Brought to my attention by @sarahsearle

"Researchers at the Johns Hopkins Malaria Research Institute have for the first time produced a malarial protein" that can "generate a significant immune response" and be used to create "a potential transmission-blocking vaccine" (Parsons). Antibodies produced in response to the protein, inhibit the "sexual development of the malaria-causing parasite, Plasmodium, as it grows within the mosquito".

"According to the study, a single-dose vaccine provided a 93 percent transmission-blocking immune response, reaching greater than 98 percent after a booster was given several months later" (Parsons).

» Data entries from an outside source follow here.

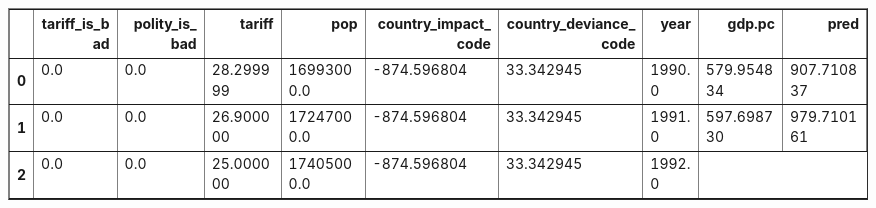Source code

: 

<div>
<style scoped>
    .dataframe tbody tr th:only-of-type {
        vertical-align: middle;
    }

    .dataframe tbody tr th {
        vertical-align: top;
    }

    .dataframe thead th {
        text-align: right;
    }
</style>
<table border="1" class="dataframe">
  <thead>
    <tr style="text-align: right;">
      <th></th>
      <th>tariff_is_bad</th>
      <th>polity_is_bad</th>
      <th>tariff</th>
      <th>pop</th>
      <th>country_impact_code</th>
      <th>country_deviance_code</th>
      <th>year</th>
      <th>gdp.pc</th>
      <th>pred</th>
    </tr>
  </thead>
  <tbody>
    <tr>
      <th>0</th>
      <td>0.0</td>
      <td>0.0</td>
      <td>28.299999</td>
      <td>16993000.0</td>
      <td>-874.596804</td>
      <td>33.342945</td>
      <td>1990.0</td>
      <td>579.954834</td>
      <td>907.710837</td>
    </tr>
    <tr>
      <th>1</th>
      <td>0.0</td>
      <td>0.0</td>
      <td>26.900000</td>
      <td>17247000.0</td>
      <td>-874.596804</td>
      <td>33.342945</td>
      <td>1991.0</td>
      <td>597.698730</td>
      <td>979.710161</td>
    </tr>
    <tr>
      <th>2</th>
      <td>0.0</td>
      <td>0.0</td>
      <td>25.000000</td>
      <td>17405000.0</td>
      <td>-874.596804</td>
      <td>33.342945</td>
      <td>1992.0</td>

Humans are on the verge of successfully creating a vaccine that may inhibit the spread of malaria. In the late 1980s, scientists understood the possibility of transmission-blocking immunity. They discovered that individuals can "develop immunity that suppresses the infectivity of the sexual stages of the parasite." This "immunity is antibody mediated and is directed against the parasites in the mosquito midgut shortly after ingestion of blood by a mosquito." In 1987, scientists declared that "This immunity could be expected to have significant effects on the natural transmission of P. vivax malaria" (Mendis).

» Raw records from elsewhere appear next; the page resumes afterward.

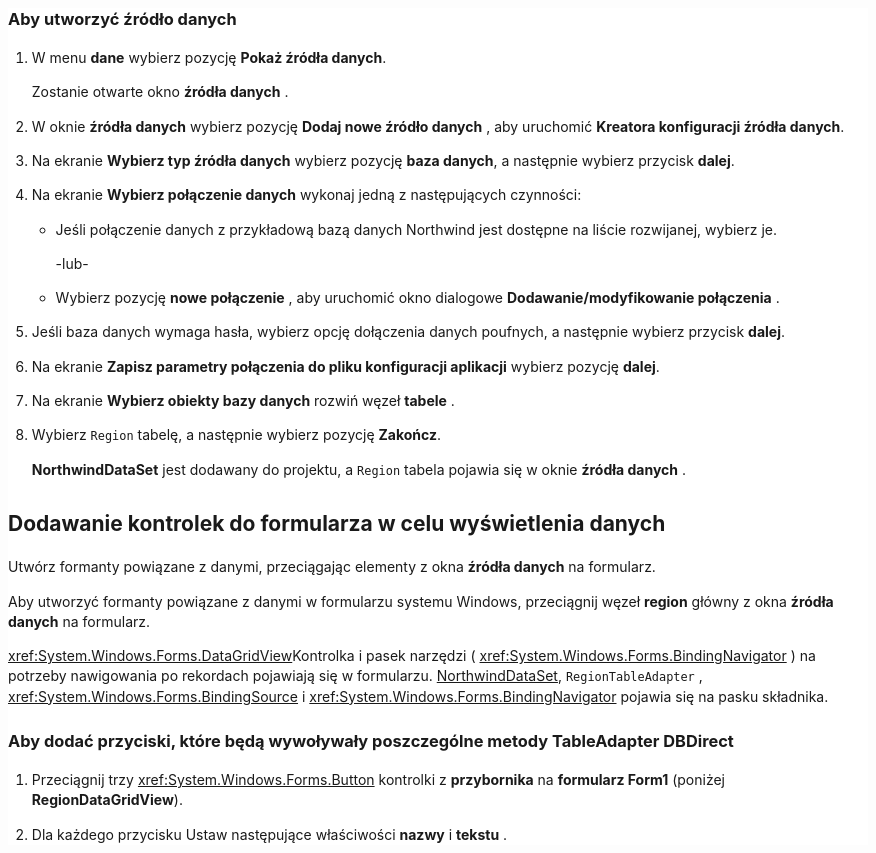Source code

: ### <a name="to-create-the-data-source"></a>Aby utworzyć źródło danych

1. W menu **dane** wybierz pozycję **Pokaż źródła danych**.

   Zostanie otwarte okno **źródła danych** .

2. W oknie **źródła danych** wybierz pozycję **Dodaj nowe źródło danych** , aby uruchomić **Kreatora konfiguracji źródła danych**.

3. Na ekranie **Wybierz typ źródła danych** wybierz pozycję **baza danych**, a następnie wybierz przycisk **dalej**.

4. Na ekranie **Wybierz połączenie danych** wykonaj jedną z następujących czynności:

    - Jeśli połączenie danych z przykładową bazą danych Northwind jest dostępne na liście rozwijanej, wybierz je.

         -lub-

    - Wybierz pozycję **nowe połączenie** , aby uruchomić okno dialogowe **Dodawanie/modyfikowanie połączenia** .

5. Jeśli baza danych wymaga hasła, wybierz opcję dołączenia danych poufnych, a następnie wybierz przycisk **dalej**.

6. Na ekranie **Zapisz parametry połączenia do pliku konfiguracji aplikacji** wybierz pozycję **dalej**.

7. Na ekranie **Wybierz obiekty bazy danych** rozwiń węzeł **tabele** .

8. Wybierz `Region` tabelę, a następnie wybierz pozycję **Zakończ**.

     **NorthwindDataSet** jest dodawany do projektu, a `Region` tabela pojawia się w oknie **źródła danych** .

## <a name="add-controls-to-the-form-to-display-the-data"></a>Dodawanie kontrolek do formularza w celu wyświetlenia danych

Utwórz formanty powiązane z danymi, przeciągając elementy z okna **źródła danych** na formularz.

Aby utworzyć formanty powiązane z danymi w formularzu systemu Windows, przeciągnij węzeł **region** główny z okna **źródła danych** na formularz.

<xref:System.Windows.Forms.DataGridView>Kontrolka i pasek narzędzi ( <xref:System.Windows.Forms.BindingNavigator> ) na potrzeby nawigowania po rekordach pojawiają się w formularzu. [NorthwindDataSet](../data-tools/dataset-tools-in-visual-studio.md), `RegionTableAdapter` , <xref:System.Windows.Forms.BindingSource> i <xref:System.Windows.Forms.BindingNavigator> pojawia się na pasku składnika.

### <a name="to-add-buttons-that-will-call-the-individual-tableadapter-dbdirect-methods"></a>Aby dodać przyciski, które będą wywoływały poszczególne metody TableAdapter DBDirect

1. Przeciągnij trzy <xref:System.Windows.Forms.Button> kontrolki z **przybornika** na **formularz Form1** (poniżej **RegionDataGridView**).

2. Dla każdego przycisku Ustaw następujące właściwości **nazwy** i **tekstu** .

"Development of a successful transmission-blocking vaccine is an essential step in efforts to control the global spread of malaria" (Kumar). This study indicates that "it is possible to gradually reduce malaria transmission to a point of almost eradication" (Parsons).

Sources:
Kumar, Nirbhay.

Mendis, K N. Y D Munesinghe, Y N de Silva, I Keragalla, and R Carter. Malaria transmission-blocking immunity induced by natural infections of Plasmodium vivax in humans. 1987 February.

Parsons, Tim. Vaccine Blocks Malaria Transmission in Lab Experiments. 22 July 2009.